Thursday 16 April 2009

Crisis at 25

Today I spent my lunch break on trying to explain my strange weird behaviour, and... behold! It seems that I'm not the only person suffering from loss of appetite, increased sleepiness, fear, isolation from people and a lack in motivation and interest in life. Welcome to the world of the newly graduated.

The reasons for this type of a depression are quite simple: the individual loses the structures that his life were built upon. Life suddenly changes radically and few people are actually prepared for this change.

Some warning signs:

- feeling tired, nervous and/or restless
- lack of interest in life and lack of ability to enjoy anything
- decision-making is suddenly almost impossible
- avoiding people
- loss of self-confidence

S
o what can you do?

- most importantly, recognise the problem before it's too late. Being aware of the problem helps you see the patterns in your own behaviour. Knowing these patterns and finding out the root of the problem will help you to deal with it.

- be honest, but don't be sorry. Everyone goes through hard times, so the best is probably to be honest about it instead of trying to hide the problem.

- take little steps, do things that you enjoy and be a bit ego-centric: sometimes you need to concentrate on yourself and not the rest of the world. Things tend to sort themselves out.

- ask for help.


My story


I’m a 25-year-old person who graduated from university about a year ago with a first class degree and the luggage full of great memories. Spending a year in Russia was almost as exciting as the fabulous lectures given by some very intelligent people.I have fond memories of sipping gold fish bowls, shopping at Primark and getting soaked in the Manchester rain. After graduating, I moved to Spain. The reason for this move for very much based on love; I was excited, not only was I going to play house with my boyfriend but this was also a chance to find the job of a lifetime and to start creating a wonderful life. Haha, the joke was on me. Reality looks slightly different than I imagined on my little pink cloud. Almost all of my safety net has disappeared, and creating a new one takes time and a lot of effort, finding a sufficient amount of strength seems impossible. Instead of a creative and motivating job, I get to be the messenger who always gets shot. It's comfortable but sometimes I fear that my brain is starting to get mouldy.

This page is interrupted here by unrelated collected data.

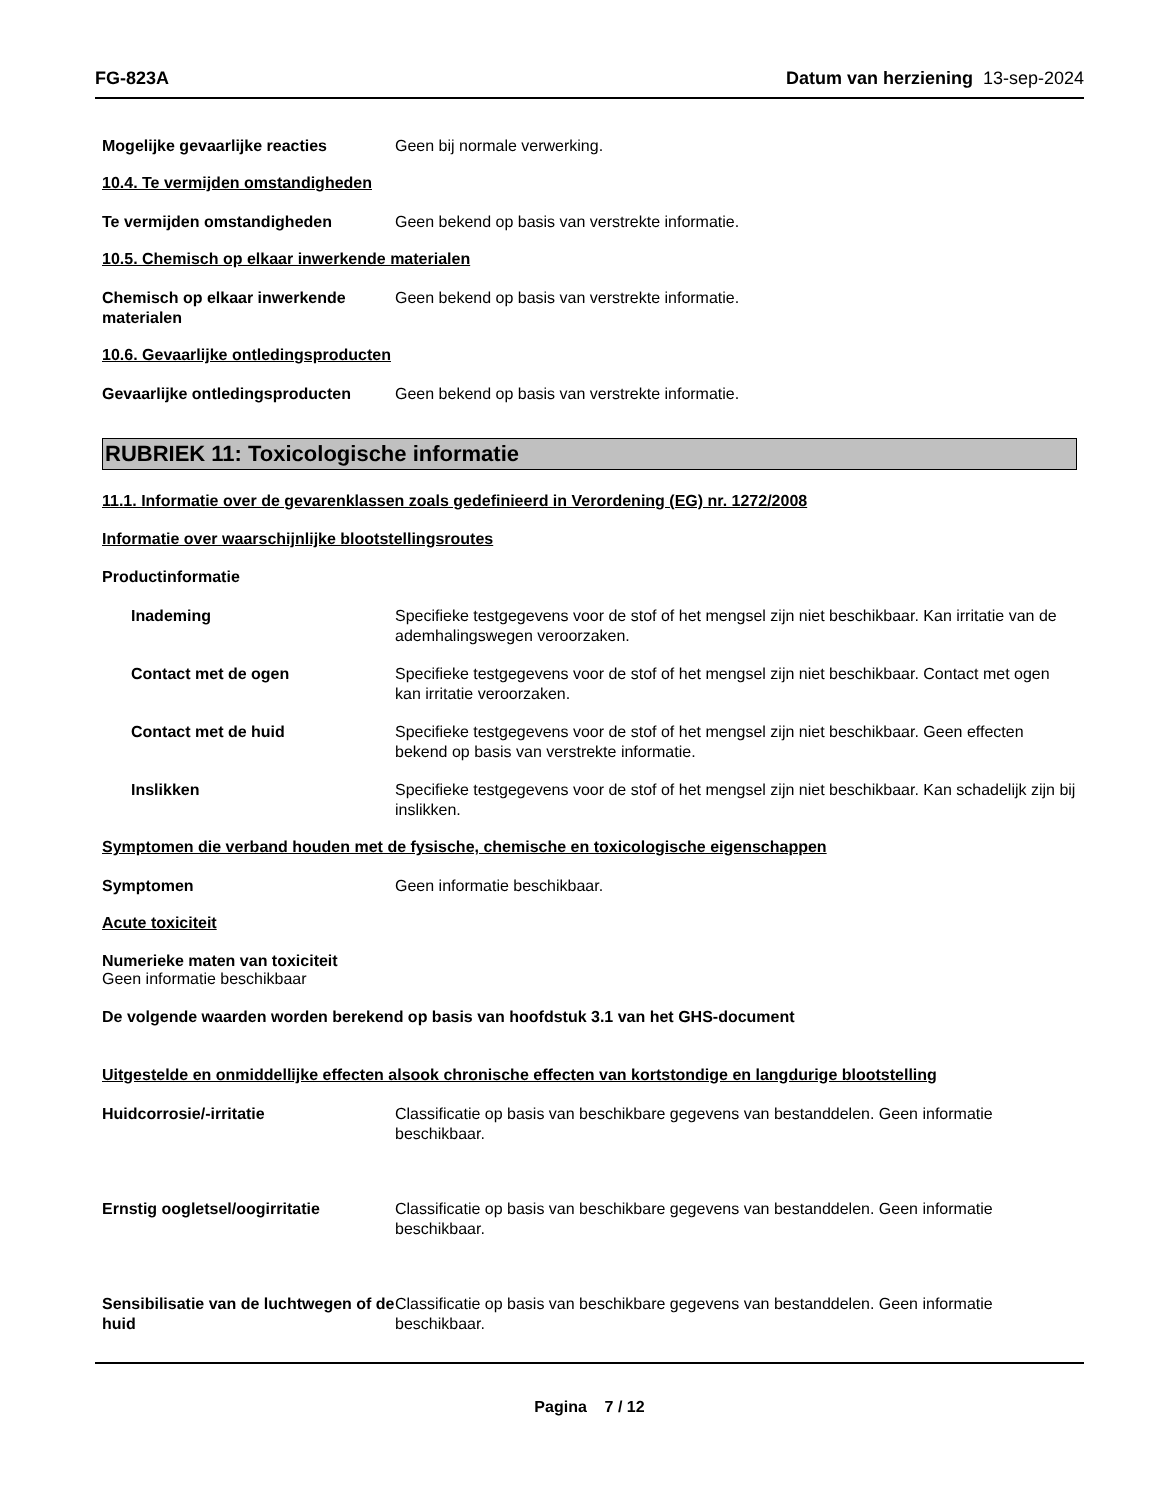FG-823A Datum van herziening 13-sep-2024
Mogelijke gevaarlijke reacties Geen bij normale verwerking.
10.4. Te vermijden omstandigheden
Te vermijden omstandigheden Geen bekend op basis van verstrekte informatie.
10.5. Chemisch op elkaar inwerkende materialen
Chemisch op elkaar inwerkende materialen
Geen bekend op basis van verstrekte informatie.
10.6. Gevaarlijke ontledingsproducten
Gevaarlijke ontledingsproducten
Geen bekend op basis van verstrekte informatie.
RUBRIEK 11: Toxicologische informatie
11.1. Informatie over de gevarenklassen zoals gedefinieerd in Verordening (EG) nr. 1272/2008
Informatie over waarschijnlijke blootstellingsroutes
Productinformatie
Inademing Specifieke testgegevens voor de stof of het mengsel zijn niet beschikbaar. Kan irritatie van de ademhalingswegen veroorzaken.
Contact met de ogen Specifieke testgegevens voor de stof of het mengsel zijn niet beschikbaar. Contact met ogen kan irritatie veroorzaken.
Contact met de huid Specifieke testgegevens voor de stof of het mengsel zijn niet beschikbaar. Geen effecten bekend op basis van verstrekte informatie.
Inslikken Specifieke testgegevens voor de stof of het mengsel zijn niet beschikbaar. Kan schadelijk zijn bij inslikken.
Symptomen die verband houden met de fysische, chemische en toxicologische eigenschappen
Symptomen Geen informatie beschikbaar.
Acute toxiciteit
Numerieke maten van toxiciteit
Geen informatie beschikbaar
De volgende waarden worden berekend op basis van hoofdstuk 3.1 van het GHS-document
Uitgestelde en onmiddellijke effecten alsook chronische effecten van kortstondige en langdurige blootstelling
Huidcorrosie/-irritatie Classificatie op basis van beschikbare gegevens van bestanddelen. Geen informatie beschikbaar.
Ernstig oogletsel/oogirritatie Classificatie op basis van beschikbare gegevens van bestanddelen. Geen informatie beschikbaar.
Sensibilisatie van de luchtwegen of de huid
Classificatie op basis van beschikbare gegevens van bestanddelen. Geen informatie beschikbaar.
Pagina 7 / 12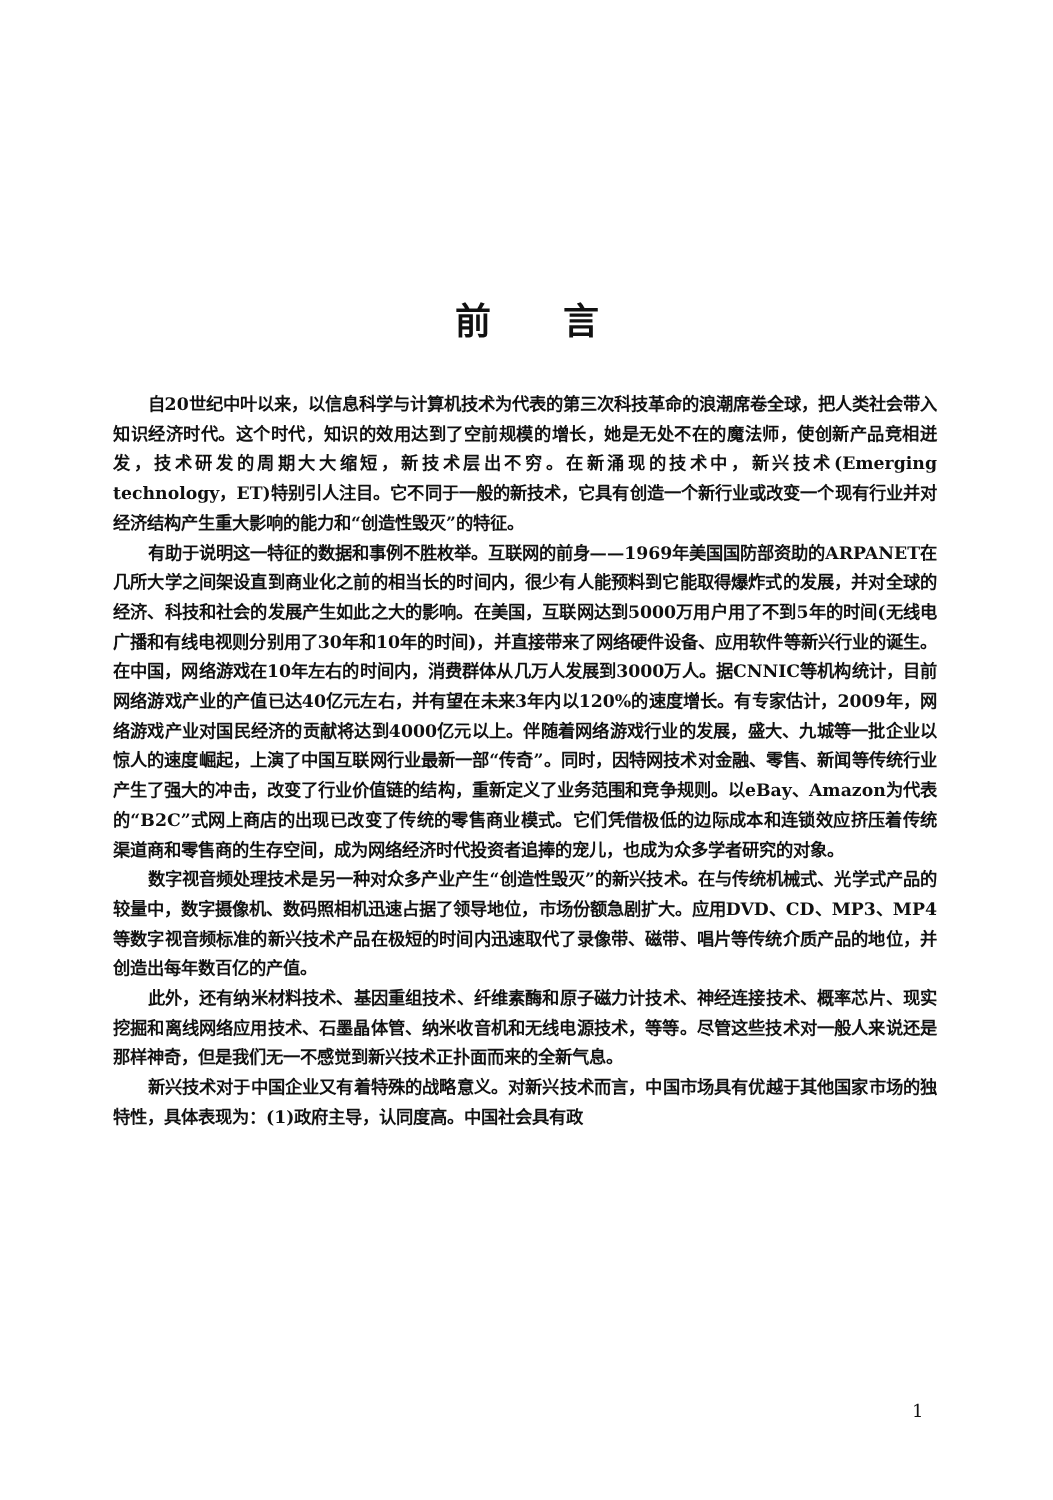前言
自20世纪中叶以来，以信息科学与计算机技术为代表的第三次科技革命的浪潮席卷全球，把人类社会带入知识经济时代。这个时代，知识的效用达到了空前规模的增长，她是无处不在的魔法师，使创新产品竞相迸发，技术研发的周期大大缩短，新技术层出不穷。在新涌现的技术中，新兴技术(Emerging technology，ET)特别引人注目。它不同于一般的新技术，它具有创造一个新行业或改变一个现有行业并对经济结构产生重大影响的能力和“创造性毁灭”的特征。
有助于说明这一特征的数据和事例不胜枚举。互联网的前身——1969年美国国防部资助的ARPANET在几所大学之间架设直到商业化之前的相当长的时间内，很少有人能预料到它能取得爆炸式的发展，并对全球的经济、科技和社会的发展产生如此之大的影响。在美国，互联网达到5000万用户用了不到5年的时间(无线电广播和有线电视则分别用了30年和10年的时间)，并直接带来了网络硬件设备、应用软件等新兴行业的诞生。在中国，网络游戏在10年左右的时间内，消费群体从几万人发展到3000万人。据CNNIC等机构统计，目前网络游戏产业的产值已达40亿元左右，并有望在未来3年内以120%的速度增长。有专家估计，2009年，网络游戏产业对国民经济的贡献将达到4000亿元以上。伴随着网络游戏行业的发展，盛大、九城等一批企业以惊人的速度崛起，上演了中国互联网行业最新一部“传奇”。同时，因特网技术对金融、零售、新闻等传统行业产生了强大的冲击，改变了行业价值链的结构，重新定义了业务范围和竞争规则。以eBay、Amazon为代表的“B2C”式网上商店的出现已改变了传统的零售商业模式。它们凭借极低的边际成本和连锁效应挤压着传统渠道商和零售商的生存空间，成为网络经济时代投资者追捧的宠儿，也成为众多学者研究的对象。
数字视音频处理技术是另一种对众多产业产生“创造性毁灭”的新兴技术。在与传统机械式、光学式产品的较量中，数字摄像机、数码照相机迅速占据了领导地位，市场份额急剧扩大。应用DVD、CD、MP3、MP4等数字视音频标准的新兴技术产品在极短的时间内迅速取代了录像带、磁带、唱片等传统介质产品的地位，并创造出每年数百亿的产值。
此外，还有纳米材料技术、基因重组技术、纤维素酶和原子磁力计技术、神经连接技术、概率芯片、现实挖掘和离线网络应用技术、石墨晶体管、纳米收音机和无线电源技术，等等。尽管这些技术对一般人来说还是那样神奇，但是我们无一不感觉到新兴技术正扑面而来的全新气息。
新兴技术对于中国企业又有着特殊的战略意义。对新兴技术而言，中国市场具有优越于其他国家市场的独特性，具体表现为：(1)政府主导，认同度高。中国社会具有政
1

All my life I have been that annoyingly ambitious girl, I have worked hard for the results I have achieved,it's been blood, sweat and tears all the way (there is nothing as sweaty as learning the aspects of Russian verbs). It feels that I have moved ten steps backwards instead of taking one little step forward. All I know is that I cannot stay in the situation that I am in now, but finding an alternative is about as easy as finding a needle in a dark tunnel without a torch.

The situation is not hopeless, of course. The only thing I need to do is to be honest, to be honest and hope that people won't run away from me. I believe that I'm suffering from a slight depression, it's a situation for which I need help from family and friends, and I wouldn't say no to a professional either. Maybe a person who doesn't know me, a person who would be able to help see things from the outside. Someone who could give me an objective valuation of what I am, my strengths and my talents. I need help to drag myself out of this dark hole that is trying to suck me in.